Ce raisonnement correspond à l’idéal constitutionnaliste. La Constitution comprend les principes et les convictions partagés par tous. Cela rend possibles les discussions et la persuasion, et légitime les lois qui s’y conforment. C’est l’expression d’une conception de la vie en société et de ses règles. Elles sont donc soustraites à l’arbitraire d’un Gouvernement. Cela ne signifie pas qu’elles ne peuvent plus changer, cela peut être le cas si les convictions fondamentales du peuple ont changé, cela peut passer par un référendum.
La force de la civilisation libérale est d’être le résultat d’une tradition
Ce qui fait la force de la civilisation libérale pour Hayek est d’être le résultat d’une tradition, et pas d’un plan délibéré. Mais selon lui, cette tradition est en danger parce que la démocratie a été considérée comme un rempart suffisant pour la liberté. Parce qu’il venait de la volonté populaire, le législateur s’est aussi cru autorisé à user d’un pouvoir sans limites, et à rompre avec l’égalité de traitement devant la loi au nom de la protection de certains groupes. Pour Hayek, cela a ouvert la porte à un arbitraire permanent, et à la destruction du constitutionnalisme. Il a donc proposé un modèle de Constitution qui serait pour lui, idéal.
Pour lui, la Chambre des Communes (il est austro-britannique) pourrait diriger la politique du Gouvernement, et une Chambre haute (qui remplacerait la Chambre des Lords) serait chargée seule de la définition des lois.
Il y aurait donc une Assemblée législative uniquement là pour édicter les lois, une Assemblée gouvernementale pour gouverner, mais en respectant les règles de l’Assemblée législative et une Cour Constitutionnelle chargée de résoudre les conflits entre l’Assemblée législative et l’Assemblée gouvernementale. Il y aurait bien sûr le Gouvernement qui serait le Comité exécutif de l’Assemblée gouvernementale et enfin, l’appareil bureaucratique correspondrait à l’Administration.
La Constitution doit se contenter d’affirmer qu’elle défend la liberté individuelle
Pour lui, les lois générales doivent être dans une Constitution qui serait celle de la liberté.

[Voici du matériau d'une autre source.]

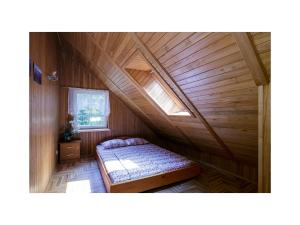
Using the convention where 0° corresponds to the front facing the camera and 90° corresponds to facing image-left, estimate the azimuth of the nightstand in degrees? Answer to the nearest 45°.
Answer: approximately 0°
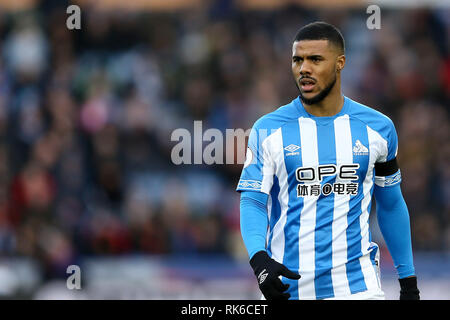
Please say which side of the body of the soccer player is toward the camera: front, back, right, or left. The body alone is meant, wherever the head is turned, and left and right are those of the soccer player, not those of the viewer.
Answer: front

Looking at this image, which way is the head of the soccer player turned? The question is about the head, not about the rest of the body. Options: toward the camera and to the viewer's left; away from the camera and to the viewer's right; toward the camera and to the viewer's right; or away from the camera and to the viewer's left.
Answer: toward the camera and to the viewer's left
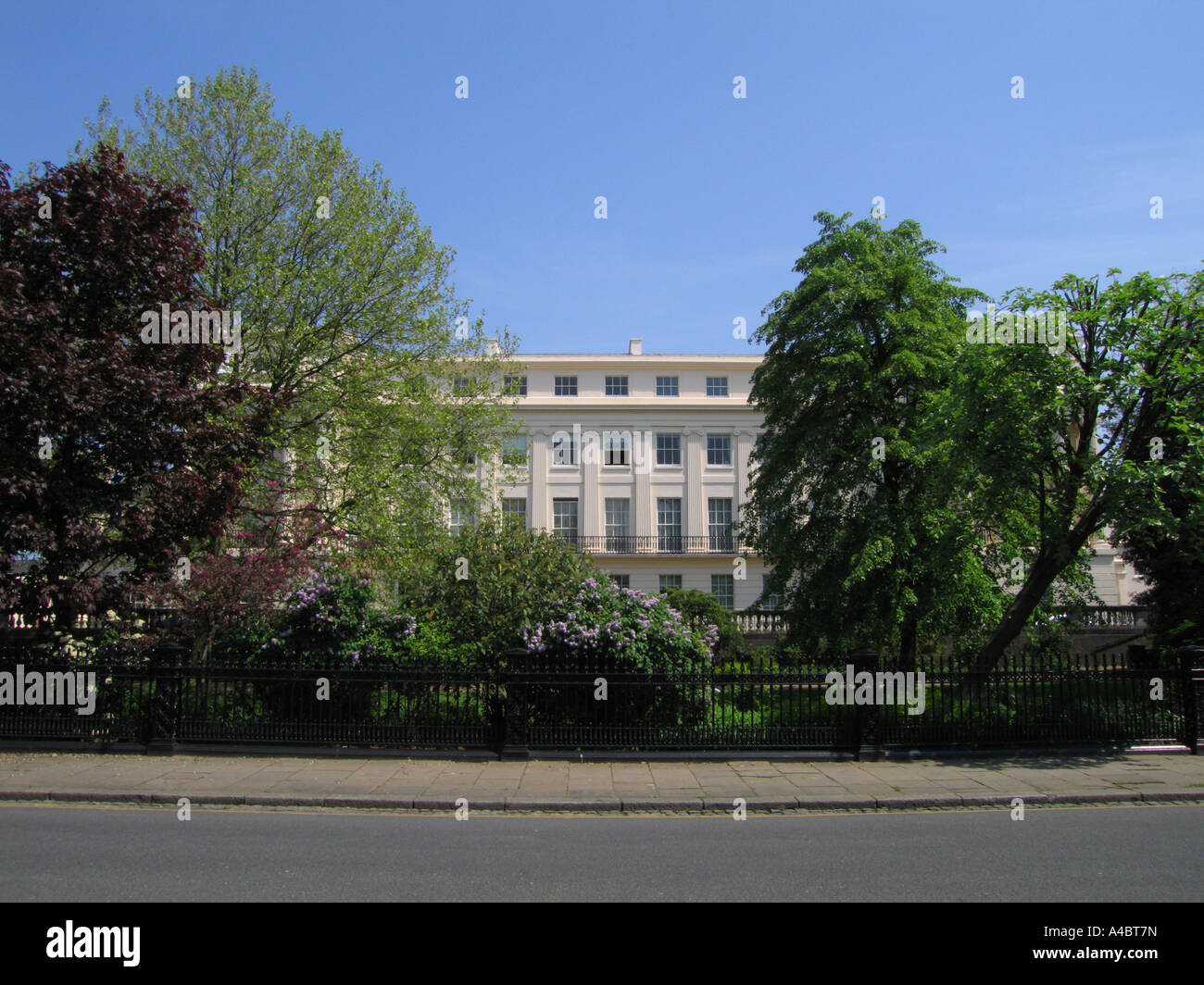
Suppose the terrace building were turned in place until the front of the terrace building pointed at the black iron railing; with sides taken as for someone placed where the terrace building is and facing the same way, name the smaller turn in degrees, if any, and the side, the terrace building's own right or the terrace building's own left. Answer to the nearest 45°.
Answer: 0° — it already faces it

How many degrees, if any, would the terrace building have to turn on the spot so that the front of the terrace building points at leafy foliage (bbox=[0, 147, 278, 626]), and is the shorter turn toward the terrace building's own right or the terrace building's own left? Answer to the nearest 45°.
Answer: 0° — it already faces it

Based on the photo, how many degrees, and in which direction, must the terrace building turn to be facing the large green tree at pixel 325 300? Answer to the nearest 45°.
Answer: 0° — it already faces it

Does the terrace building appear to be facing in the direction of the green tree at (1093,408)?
yes

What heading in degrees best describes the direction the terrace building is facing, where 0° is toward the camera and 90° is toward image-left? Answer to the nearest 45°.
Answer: approximately 0°

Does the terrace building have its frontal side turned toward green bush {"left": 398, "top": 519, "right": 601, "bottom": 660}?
yes

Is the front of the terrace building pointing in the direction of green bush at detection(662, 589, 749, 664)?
yes
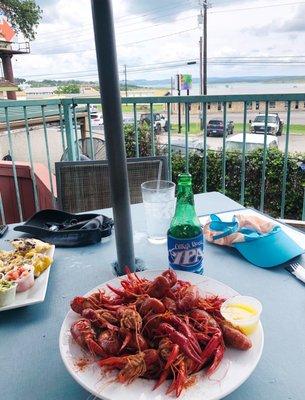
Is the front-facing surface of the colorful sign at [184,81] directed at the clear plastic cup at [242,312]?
yes

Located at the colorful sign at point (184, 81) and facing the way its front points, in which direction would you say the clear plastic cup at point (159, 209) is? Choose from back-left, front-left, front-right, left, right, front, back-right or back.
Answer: front

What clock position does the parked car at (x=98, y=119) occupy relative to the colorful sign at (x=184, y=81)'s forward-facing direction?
The parked car is roughly at 12 o'clock from the colorful sign.

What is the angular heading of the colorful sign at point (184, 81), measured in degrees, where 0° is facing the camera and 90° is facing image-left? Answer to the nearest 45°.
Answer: approximately 0°

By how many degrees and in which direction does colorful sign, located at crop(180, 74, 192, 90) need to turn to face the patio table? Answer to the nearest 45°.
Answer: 0° — it already faces it

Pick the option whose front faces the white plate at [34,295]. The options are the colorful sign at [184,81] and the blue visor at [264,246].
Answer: the colorful sign

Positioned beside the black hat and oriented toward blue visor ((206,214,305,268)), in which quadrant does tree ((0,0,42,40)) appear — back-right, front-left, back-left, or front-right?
back-left

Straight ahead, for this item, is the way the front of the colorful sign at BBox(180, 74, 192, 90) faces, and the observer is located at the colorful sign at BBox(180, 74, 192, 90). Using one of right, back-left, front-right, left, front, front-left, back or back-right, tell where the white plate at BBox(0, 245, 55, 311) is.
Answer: front

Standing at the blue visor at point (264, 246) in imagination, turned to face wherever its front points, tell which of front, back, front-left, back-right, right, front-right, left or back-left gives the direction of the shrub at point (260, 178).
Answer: back-left

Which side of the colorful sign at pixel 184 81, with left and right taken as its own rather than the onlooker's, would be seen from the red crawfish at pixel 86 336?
front

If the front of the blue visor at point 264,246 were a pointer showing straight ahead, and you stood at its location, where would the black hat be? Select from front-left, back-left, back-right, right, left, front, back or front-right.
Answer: back-right

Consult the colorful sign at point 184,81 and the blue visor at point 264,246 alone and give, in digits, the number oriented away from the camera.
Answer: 0

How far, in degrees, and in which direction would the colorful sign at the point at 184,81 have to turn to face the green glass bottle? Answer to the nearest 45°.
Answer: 0° — it already faces it

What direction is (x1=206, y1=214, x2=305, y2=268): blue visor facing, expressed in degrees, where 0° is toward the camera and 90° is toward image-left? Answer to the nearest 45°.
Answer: approximately 315°
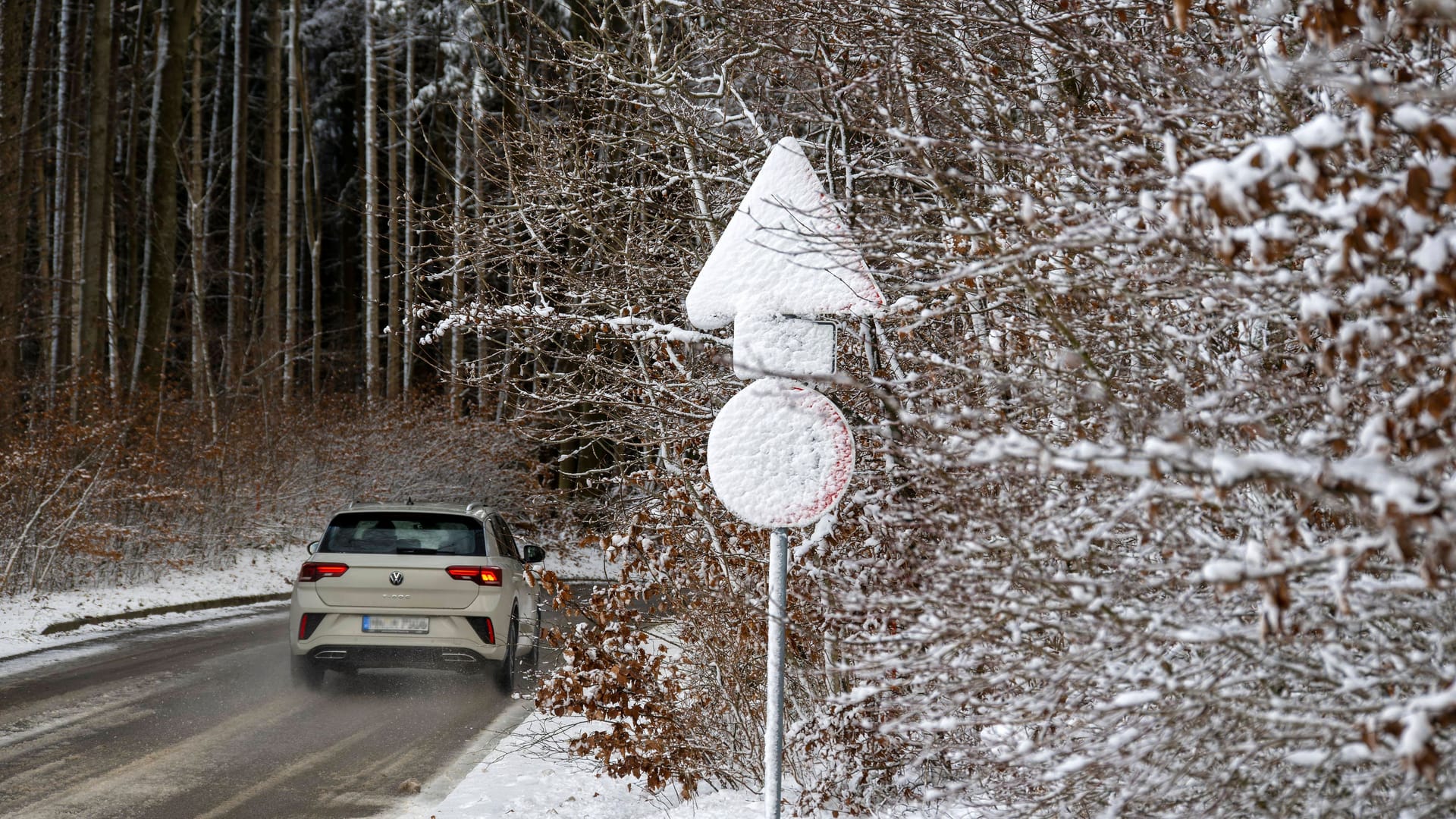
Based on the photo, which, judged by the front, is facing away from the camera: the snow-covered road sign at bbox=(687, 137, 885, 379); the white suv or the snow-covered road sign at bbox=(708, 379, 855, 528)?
the white suv

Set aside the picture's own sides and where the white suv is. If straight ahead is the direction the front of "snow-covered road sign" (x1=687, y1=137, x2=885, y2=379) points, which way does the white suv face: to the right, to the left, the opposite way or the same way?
the opposite way

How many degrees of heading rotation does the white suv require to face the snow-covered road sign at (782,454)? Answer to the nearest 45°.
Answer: approximately 180°

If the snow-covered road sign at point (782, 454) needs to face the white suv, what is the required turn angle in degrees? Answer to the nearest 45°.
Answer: approximately 135° to its right

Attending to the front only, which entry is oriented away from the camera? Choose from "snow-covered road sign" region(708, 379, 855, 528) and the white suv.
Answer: the white suv

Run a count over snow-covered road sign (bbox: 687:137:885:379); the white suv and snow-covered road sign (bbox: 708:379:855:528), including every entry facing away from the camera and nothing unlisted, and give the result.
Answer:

Cette Constitution devrait reposer sur le principe fondamental que toute obligation ou interdiction ne devrait pas être possible. Cela pourrait être possible, mais uniquement dans des situations d’exception, en conformité avec des règles universelles et connues qui protègent le domaine personnel de chaque individu et modifiables seulement par l’Assemblée législative.
En revanche, Hayek n’est pas favorable à l’inscription dans la Constitution d’une Déclaration de droits puisque cela pourrait laisser penser que seuls les droits énoncés de manière explicite seraient protégés. Pour lui, au contraire, la sphère libre de l’individu doit comprendre toute action qui n’est pas, de manière explicite, restreinte par une loi générale. L’individu ne doit donc être réprimé que s’il a des comportements qui empiètent sur les domaines d’autrui, il ne doit pas être gêné dans ses activités tant qu’elles n’affectent que son domaine protégé (ou d’autres personnes qui y consentent). Cela doit permettre à l'action politique de garantir toute la liberté qu’elle peut.
La Constitution doit donc se contenter d’affirmer qu’elle défend la liberté individuelle, c’est-à-dire l’absence de contrainte arbitraire.